Rosebud needs your help. And so does the organization that saved her life.
After a busy year unlike any before, the Lake Cowichan Animal Rescue Society is in “dire” need of monetary donations — contributions from new supporters, not just the regular ones — in order to continue its operations.
“We are at a point now where we’ve had to halt our subsidy program, [which helps] low-income people,” said LCARS director Mick Beddard. “We’ve had to nip that in the bud until next fall because we just don’t have the funds to carry on… Whatever funds we do have come in are going to have to go towards all the little ones we’re dealing with now.”
This year has been unexpectedly tough on the organization. For starters, the Kensington Foundation for Animals In Crisis, which had regularly given LCARS substantial donations (including $7,800 in 2015) closed down.
“They were sort of like the golden goose. It was great while they were around. It definitely made a difference,” said Mick. “You get sort of used to counting on a particular funding source and then shoot, they aren’t here anymore.”
The Kensington Foundation was the society’s major financial contributor.
However, losing that support was only part of the reason this year has been such a challenging one for the organization. It has also been a year in which the society was inundated with more cats and kittens than ever before, all in need of homes and care. To date, they’ve taken in 20 adult cats and almost 80 kittens.
And while the society has seen large years before, the demand for their services was spread out from January to December.
“Instead of this year concentrated all in four months. We didn’t get nothing until the middle of June. Then all of a sudden it was like the flood gates were open. It was like a tsunami.”
Mick and his wife, Barb, who is also operations manager for LCARS, do much of the society’s work out of their house. There they keep the cats and kittens in cages until they can be adopted out; administer medications; and help socialize the animals.
It may not be easy, but both Mick and Barb agree the work is incredibly rewarding.
The perfect example: Rosebud.
In September, LCARS took in a pregnant cat. Its owners weren’t giving it up, but knew they could not handle taking care of those forthcoming kittens. LCARS agreed to take the cat in until it had given birth, then have the animal spayed and returned to the owners.
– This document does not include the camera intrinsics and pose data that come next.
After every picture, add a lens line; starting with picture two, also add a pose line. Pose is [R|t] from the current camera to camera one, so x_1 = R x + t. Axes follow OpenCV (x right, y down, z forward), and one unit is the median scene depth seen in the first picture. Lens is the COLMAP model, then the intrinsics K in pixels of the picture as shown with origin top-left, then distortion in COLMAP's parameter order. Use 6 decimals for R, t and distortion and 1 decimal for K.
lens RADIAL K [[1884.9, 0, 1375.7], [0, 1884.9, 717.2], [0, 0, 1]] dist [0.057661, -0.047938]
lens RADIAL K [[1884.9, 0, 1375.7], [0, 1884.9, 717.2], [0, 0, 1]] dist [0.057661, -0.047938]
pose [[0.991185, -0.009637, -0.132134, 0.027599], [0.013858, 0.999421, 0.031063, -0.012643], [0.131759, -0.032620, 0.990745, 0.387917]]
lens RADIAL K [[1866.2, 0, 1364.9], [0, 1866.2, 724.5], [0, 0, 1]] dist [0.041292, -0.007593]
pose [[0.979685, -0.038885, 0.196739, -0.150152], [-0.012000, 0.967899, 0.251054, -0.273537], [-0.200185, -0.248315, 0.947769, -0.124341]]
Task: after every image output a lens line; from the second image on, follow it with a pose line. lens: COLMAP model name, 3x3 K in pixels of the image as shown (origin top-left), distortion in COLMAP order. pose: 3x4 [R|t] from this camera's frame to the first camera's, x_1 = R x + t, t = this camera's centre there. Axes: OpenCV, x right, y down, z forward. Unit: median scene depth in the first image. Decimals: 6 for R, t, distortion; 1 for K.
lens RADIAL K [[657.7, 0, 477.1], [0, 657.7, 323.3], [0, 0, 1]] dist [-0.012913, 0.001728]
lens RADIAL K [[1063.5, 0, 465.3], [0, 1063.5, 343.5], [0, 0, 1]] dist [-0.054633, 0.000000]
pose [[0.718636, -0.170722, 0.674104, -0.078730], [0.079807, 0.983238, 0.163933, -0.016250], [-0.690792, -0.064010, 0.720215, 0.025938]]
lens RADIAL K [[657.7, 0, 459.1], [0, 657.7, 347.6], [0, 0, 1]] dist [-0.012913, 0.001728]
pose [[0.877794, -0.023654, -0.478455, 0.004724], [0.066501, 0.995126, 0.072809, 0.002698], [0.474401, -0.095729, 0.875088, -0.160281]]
The society would keep care of the kittens until they’re old enough to be adopted.
Things didn’t turn out that way.
The kittens were born two weeks prematurely, and to make matters worse, the mother cat rejected all six of them and wouldn’t allow them to nurse.
“Six kittens just made her go wild and she wouldn’t have anything to do with them,” said Barb. “So I put them in a crate with a heater on the bottom and I got up every four hours, day and night, to feed them.”
This task was made all the more challenging when they learned the mother cat was sick with Coccidia — a parasite that causes damage to the lining of a intestinal tract — and had passed it on to the kittens when they were born. Barb and Mick bought medicine, treated the sick animals every 12 hours for seven days, and took them to the vet to check out their progress. This process had to be repeated two more times.
However, the Coccidia persisted and, one by one, all the kittens died. All except Rosebud or “Rosie” as Barb calls her.
“She was the one,” said Barb. “She was the fighter.”
At 11 weeks old, Rosebud is about half the size of other kittens her age — she weighs about 500 grams — and can’t be adopted out until she’s at least a kilogram, but she’s healthy and slowly growing.
“She’s one of the special cases,” said Mick. He and Barb are clearly proud of the tiny half-siamese kitten with an equally tiny mew. She has a particular fondness for cuddling into people’s necks.
But the special cases often come with a hefty price tag. LCARS has already spent $400 on Rosebud’s medicine and vet trips related to the Coccidia, and she still has to eventually be spayed and vaccinated.
That’s why the society is making an urgent plea to the community for more monetary donations. The “tsunami” of kittens in need of help this year has really left the organization in dire financial straits.
“We’re always fundraising, always working at getting money coming in. But this is the first time in a number of years that we’ve been so inundated in the fall and have such a vet bill this time of year,” said Mick. “We need people to be kindly enough to donate some helping cash money… Just to get us over the hump.”
Donations can be made to the Lake Cowichan Animal Rescue Society at P.O. Box 41, Lake Cowichan.